ESTRATTO DELLA PAGINA:
Thursday, September 13, 2018

SULLA SINDROME DEL GENIO RELATIVO


SULLA SINDROME DEL GENIO RELATIVO (e su come guarirne)


Nel corso degli anni la mia attività creativa mi ha permesso d’incontrare personaggi e di vivere situazioni che non avrebbero sfigurato in una stagione di “The Twilight Zone” o, per essere più al passo coi tempi, di “Black Mirror” e “Stranger Things”. Dal viaggio imprevisto compiuto tra filoni di pane sul furgoncino diretto al castello di Pubol in Catalogna, alla visione del bambino in calzoncini corti e zaino in spalla che a Tokyo attraversava la strada sotto la neve del primo mattino. Dal critico d’arte che tra sacchi di gesso nel cortile di Palazzo Barberini mi parlava con l’accento greve di un Mario Brega consigliandomi di rinunciare all’arte per votarmi alle gioie della carne, al tipo che a Firenze ripeteva come la musica elettronica fosse tutta una fuffa commerciale, alla ragazza che sul volo Londra-Roma voleva convincermi che dopo i trent’anni il celibato fosse dannoso per la salute di un artista (ribadendolo nei giorni successivi con sms a raffica), al “promotore culturale” che  mi chiedeva sbraitando di non danneggiargli il basso ventre con la richiesta di collaudare lo schermo sul quale avrei dovuto proiettare i miei corti.

DATI GREZZI:
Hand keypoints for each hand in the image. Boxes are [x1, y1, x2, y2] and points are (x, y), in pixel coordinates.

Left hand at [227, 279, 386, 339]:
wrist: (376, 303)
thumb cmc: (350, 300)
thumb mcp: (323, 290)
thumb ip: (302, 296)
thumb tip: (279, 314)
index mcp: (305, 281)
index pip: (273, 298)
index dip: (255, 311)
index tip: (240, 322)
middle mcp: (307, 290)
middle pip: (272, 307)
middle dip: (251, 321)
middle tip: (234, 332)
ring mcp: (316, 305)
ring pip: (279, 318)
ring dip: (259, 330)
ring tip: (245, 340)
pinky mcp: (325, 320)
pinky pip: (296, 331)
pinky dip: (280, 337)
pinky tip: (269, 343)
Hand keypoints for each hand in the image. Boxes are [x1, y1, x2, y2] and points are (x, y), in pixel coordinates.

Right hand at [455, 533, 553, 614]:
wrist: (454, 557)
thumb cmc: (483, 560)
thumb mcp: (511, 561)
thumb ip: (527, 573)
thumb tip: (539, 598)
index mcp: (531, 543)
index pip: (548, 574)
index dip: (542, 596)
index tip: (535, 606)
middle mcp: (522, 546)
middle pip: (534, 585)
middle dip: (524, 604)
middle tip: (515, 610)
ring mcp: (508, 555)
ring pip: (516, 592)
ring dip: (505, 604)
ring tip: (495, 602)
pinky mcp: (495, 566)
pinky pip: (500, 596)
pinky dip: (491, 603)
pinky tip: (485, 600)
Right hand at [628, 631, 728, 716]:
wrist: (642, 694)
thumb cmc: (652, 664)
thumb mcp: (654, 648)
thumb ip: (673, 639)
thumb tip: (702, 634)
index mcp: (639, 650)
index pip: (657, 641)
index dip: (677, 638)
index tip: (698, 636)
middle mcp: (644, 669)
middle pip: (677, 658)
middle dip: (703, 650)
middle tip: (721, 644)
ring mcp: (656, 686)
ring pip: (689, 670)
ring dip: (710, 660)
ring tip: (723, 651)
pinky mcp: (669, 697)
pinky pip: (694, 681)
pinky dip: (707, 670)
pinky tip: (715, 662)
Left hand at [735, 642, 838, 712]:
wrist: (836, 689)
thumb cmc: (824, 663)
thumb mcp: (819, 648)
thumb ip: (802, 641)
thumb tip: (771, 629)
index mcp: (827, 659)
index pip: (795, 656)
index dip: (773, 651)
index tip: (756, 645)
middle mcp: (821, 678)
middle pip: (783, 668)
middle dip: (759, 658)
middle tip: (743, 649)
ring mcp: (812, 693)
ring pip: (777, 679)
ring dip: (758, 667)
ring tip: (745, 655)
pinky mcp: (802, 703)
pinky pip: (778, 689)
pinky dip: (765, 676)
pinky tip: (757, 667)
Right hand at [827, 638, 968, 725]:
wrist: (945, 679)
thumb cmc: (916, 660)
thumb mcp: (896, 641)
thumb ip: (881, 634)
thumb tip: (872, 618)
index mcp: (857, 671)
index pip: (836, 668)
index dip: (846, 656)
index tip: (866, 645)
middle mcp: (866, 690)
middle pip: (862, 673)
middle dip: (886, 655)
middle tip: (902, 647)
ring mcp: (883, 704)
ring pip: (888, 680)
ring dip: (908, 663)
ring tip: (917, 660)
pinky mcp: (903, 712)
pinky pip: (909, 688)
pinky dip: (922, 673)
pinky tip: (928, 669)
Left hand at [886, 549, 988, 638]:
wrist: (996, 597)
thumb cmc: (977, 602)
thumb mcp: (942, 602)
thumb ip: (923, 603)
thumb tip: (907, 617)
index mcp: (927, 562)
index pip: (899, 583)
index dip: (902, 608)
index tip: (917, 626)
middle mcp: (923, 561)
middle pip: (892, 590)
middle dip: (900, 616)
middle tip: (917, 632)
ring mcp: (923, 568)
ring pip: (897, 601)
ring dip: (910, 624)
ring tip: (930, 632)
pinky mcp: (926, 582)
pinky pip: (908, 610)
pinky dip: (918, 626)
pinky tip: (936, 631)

CONSEGNA:
Per favore, indica se ciascuna affermazione concorda con l'estratto, rispondendo sì o no e citando tra virgolette le parole decisive dell'estratto.
1. Il bambino visto a Tokyo attraversava la strada sotto la neve.
2. Il tipo incontrato a Firenze apprezzava la musica elettronica.
3. La ragazza del volo Londra-Roma ribadì la sua idea anche nei giorni successivi.
Le righe non servono in questo esercizio.

ESERCIZIO SVOLTO:
1. Sì: "a Tokyo attraversava la strada sotto la neve del primo mattino"
2. No: "ripeteva come la musica elettronica fosse tutta una fuffa commerciale"
3. Sì: "ribadendolo nei giorni successivi con sms a raffica"